- **Stated exercise A**
Set down every line of the records that follow the passage on spellforms, word for word, and leave out the pictures.

Item from Mage Errant by John Bierce
The structured magical constructs through which mages channel their affinities — tattooed on skin, woven into equipment, or cast dynamically by specialists like Hugh who modify spell architecture in real-time.
Spellforms are the engineering layer of Anastis's magic system. Raw affinity is the fuel; spellforms are the engine. A mage without spellforms can affect their affinity material instinctively but crudely — a fire mage can make fire hotter, but a spellform lets them shape that fire into a directed lance, a defensive wall, or a sustained forge. Three primary approaches exist: tattooed spellforms (Talia's method) are permanently inscribed on the body, providing instant access but limited flexibility. Equipment-woven spellforms are built into objects, allowing non-mages to use magical tools or mages to extend their capabilities. Dynamic spellforms (Hugh's specialty) are constructed and modified in real-time, offering maximum flexibility at the cost of requiring exceptional spatial reasoning and concentration. Hugh's talent for dynamic spellform modification is what caught Kanderon's attention — the ability to alter a spell's architecture while it's running is extraordinarily rare and theoretically powerful, allowing responses to situations that fixed spellforms cannot anticipate.

- **Records supplied**

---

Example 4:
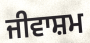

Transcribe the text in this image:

ਜੀਵਾਸ਼ਮ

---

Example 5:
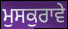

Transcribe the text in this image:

ਮੁਸਕੁਰਾਵੇ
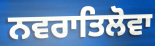
ਨਵਰਾਤਿਲੋਵਾ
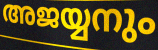
അജയ്യനും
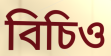
বিচিও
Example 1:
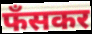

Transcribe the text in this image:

फँसकर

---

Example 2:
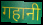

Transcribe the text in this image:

गहानी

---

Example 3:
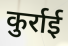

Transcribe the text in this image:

कुर्राई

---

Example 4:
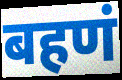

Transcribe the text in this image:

बहणं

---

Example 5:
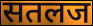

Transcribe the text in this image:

सतलज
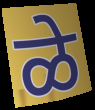
ळे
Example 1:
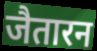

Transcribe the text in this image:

जैतारन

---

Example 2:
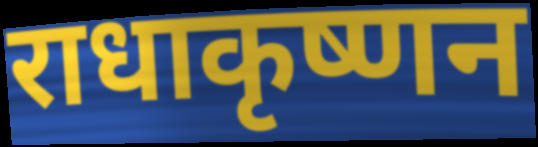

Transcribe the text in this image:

राधाकृष्णन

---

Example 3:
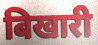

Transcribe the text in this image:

बिखारी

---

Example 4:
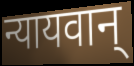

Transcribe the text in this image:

न्यायवान्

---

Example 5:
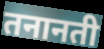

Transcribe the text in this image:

तनानती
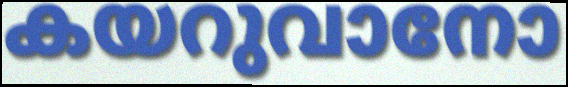
കയറുവാനോ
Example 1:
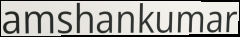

- **Stated exercise B**
From the passage on spellforms above, pull the part starting with "Item from Mage" and going on through "architecture in real-time.", unchanged.

- **Final result A**
---

Example 4:

Transcribe the text in this image:

ਜੀਵਾਸ਼ਮ

---

Example 5:

Transcribe the text in this image:

ਮੁਸਕੁਰਾਵੇ
ਨਵਰਾਤਿਲੋਵਾ
അജയ്യനും
বিচিও
Example 1:

Transcribe the text in this image:

फँसकर

---

Example 2:

Transcribe the text in this image:

गहानी

---

Example 3:

Transcribe the text in this image:

कुर्राई

---

Example 4:

Transcribe the text in this image:

बहणं

---

Example 5:

Transcribe the text in this image:

सतलज
ळे
Example 1:

Transcribe the text in this image:

जैतारन

---

Example 2:

Transcribe the text in this image:

राधाकृष्णन

---

Example 3:

Transcribe the text in this image:

बिखारी

---

Example 4:

Transcribe the text in this image:

न्यायवान्

---

Example 5:

Transcribe the text in this image:

तनानती
കയറുവാനോ
Example 1:

- **Final result B**
Item from Mage Errant by John Bierce
The structured magical constructs through which mages channel their affinities — tattooed on skin, woven into equipment, or cast dynamically by specialists like Hugh who modify spell architecture in real-time.